Earnest. Why can’t all affairs be earnest? Why must their be so much fake? So much lost? So much loneliness? Why is it so hard to find love? Why must attraction be fatal? Why is this world so sad? Why so many nights left alone? Why so hard to find that person? that person that creates happiness from nothingness? that person that makes smiles appear where a frown once was? Why so hard to find a soul-mate?
Is it because no one knows what they want? Is it because that no one says what they want? Well if it is the former, I will exalt from Jack’s Desolation Mountain what my heart desires. I will speak truth to all those sad souls who wander in the expansive landscape, looking at their feet, with tired eyes and tireder spirits, what I mean to achieve, what I desire to find, and if this world decides to stop being so stupidly sad, what I may find one day amongst all these fallen angels who through some inane excuse can’t see their own wings. I will speak truth to the power, trying to find one other Desolation Angel to fly above the utter stagnation of wasted emotions and dried jissom.
I am tired of the chase. My heart is beating far too fast, my lungs grasping for too much air, my legs too tired, and my vision too clouded from searching for a simpler world where love, attraction, truth and earnestness all collided into lights that can challenge their northern iridescent brethren.
I want a girl as awkward as I. A girl who doesn't know what to say when. Whose foot is constantly in her mouth. One whose sweet true words fall upon deaf ears, ringing from mountain to mountain, a forgotten echo. I want a girl who doesn't make her attraction fatal. I want a girl who cannot make men swoon with a swing of her hips or the batting of her eyelashes. I want someone who acts purely from insanity. Who speaks too loudly. Who blinks too frequently. Who does not try hard enough to find the right word. Who is lost as I in the current posturing that dominates the landscape of love. Who doesnt believe that love and war are the same. Who can know that I AM WEAK. Who knows that my life tries to be too fast, too serious, and can make me stop and enjoy. Who can create a world out of a second, and can make a second out of eternity. I want her.
Yet, I see all the sad faces. All the fake laughs. All the ludicrousness. And I know that even if I did yell this in the face of every women that passed, they would all be too involved to hear me. The deafness that is imprinted on us. The world is much too pathetic.
Oh! Why does loneliness cut like such a cold knife? Why must the cut go so deep? Why must the blood flow so heavily? Why must the scars be so pink? Why must those who wish to be heard be mute? The battle of the sexes is such a worthless fight! NO ONE CAN WIN. And even if someone did, the world would continue spinning for eternity until the all the exhausted souls were extinguished and nothingness would be counted by lost opportunities and the tears.

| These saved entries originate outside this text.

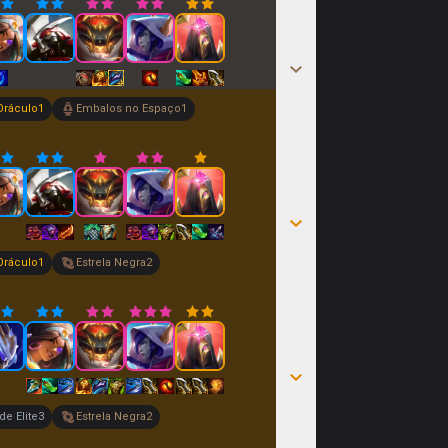
Oráculo
1
Embalos no Espaço
1
Oráculo
1
Estrela Negra
2
de Elite
3
Estrela Negra
2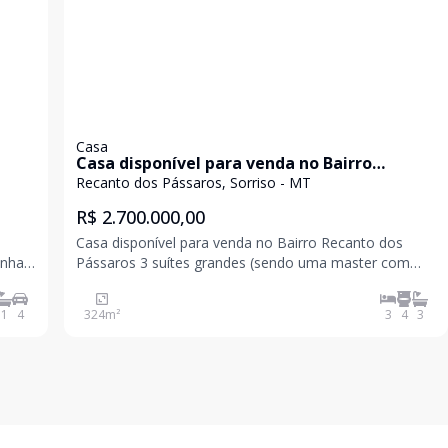
Casa
Casa disponível para venda no Bairro
Recanto dos Pássaros
Recanto dos Pássaros, Sorriso - MT
R$ 2.700.000,00
Casa disponível para venda no Bairro Recanto dos
Pássaros 3 suítes grandes (sendo uma master com
closet e vista para a piscina) Sala de Tv Hall de entrada
Lavanderia grande Cozinha e cozinha gourmet Lavabo
1
4
324
m²
3
4
3
Jardim de inverno Piscina em alvenaria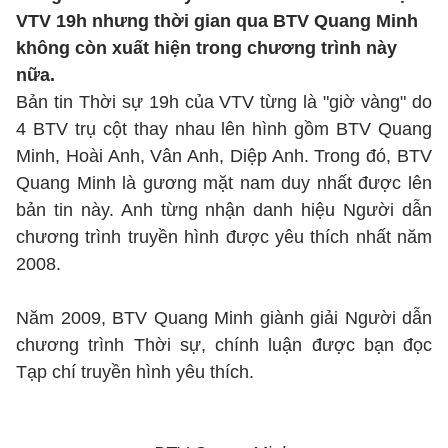
VTV 19h nhưng thời gian qua BTV Quang Minh
không còn xuất hiện trong chương trình này
nữa.
Bản tin Thời sự 19h của VTV từng là "giờ vàng" do
4 BTV trụ cột thay nhau lên hình gồm BTV Quang
Minh, Hoài Anh, Vân Anh, Diệp Anh. Trong đó, BTV
Quang Minh là gương mặt nam duy nhất được lên
bản tin này. Anh từng nhận danh hiệu Người dẫn
chương trình truyền hình được yêu thích nhất năm
2008.
Năm 2009, BTV Quang Minh giành giải Người dẫn
chương trình Thời sự, chính luận được bạn đọc
Tạp chí truyền hình yêu thích.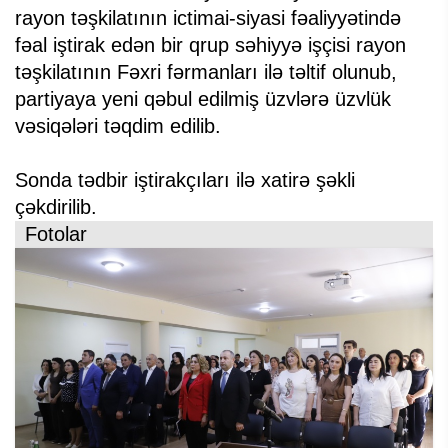
rayon təşkilatının ictimai-siyasi fəaliyyətində
fəal iştirak edən bir qrup səhiyyə işçisi rayon
təşkilatının Fəxri fərmanları ilə təltif olunub,
partiyaya yeni qəbul edilmiş üzvlərə üzvlük
vəsiqələri təqdim edilib.
Sonda tədbir iştirakçıları ilə xatirə şəkli
çəkdirilib.
Fotolar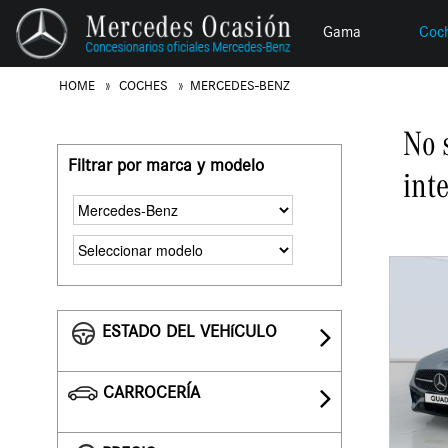
Gama
Coc
HOME
COCHES
MERCEDES-BENZ
No 
Filtrar por marca y modelo
int
ESTADO DEL VEHíCULO
CARROCERÍA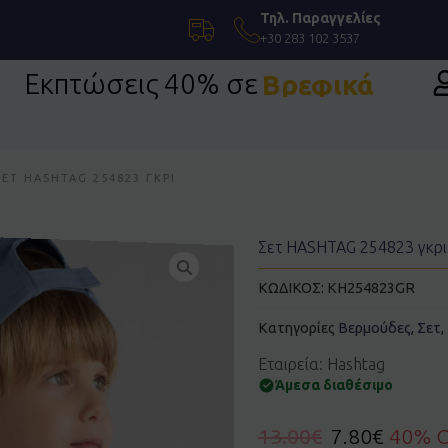
Τηλ. Παραγγελίες
+30 283 102 3537
Εκπτώσεις 40% σε
Βρεφικά
η Ένδυση
ΣΕΤ HASHTAG 254823 ΓΚΡΙ
Σετ HASHTAG 254823 γκρι
ΚΩΔΙΚΟΣ:
KH254823GR
Κατηγορίες
Βερμούδες
,
Σετ
,
Εταιρεία: Hashtag
Άμεσα διαθέσιμο
13.00
€
7.80
€
40% 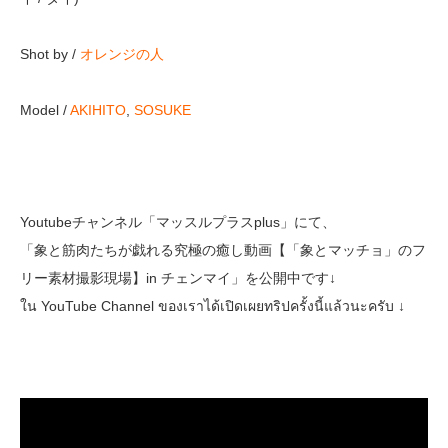
Shot by /
オレンジの人
Model /
AKIHITO
,
SOSUKE
Youtubeチャンネル「マッスルプラスplus」にて、
「象と筋肉たちが戯れる究極の癒し動画【「象とマッチョ」のフ
リー素材撮影現場】in チェンマイ」を公開中です↓
ใน YouTube Channel ของเราได้เปิดเผยทริปครั้งนี้แล้วนะครับ ↓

I may be just the most pathetic creature on earth. I may just jump from falling star to falling star, trying to find something permanent, but crashing into the earth transforming into an unassuming crater, unnoticeable.
Mankind is a remarkably sadistic creature. Searching for unhappiness in half-promises, and false gods. Seeking aloneness by creating obstacles for others in the search for companionship. Impeding truthfulness through unmeant words, construting defenses for true communication.
This is truly the Importance of Being Earnest. So you can notice everyones wings and rise. Rise to the highest of peaks. Escaping the self-inflicted wounds of loneliness and create something beautiful.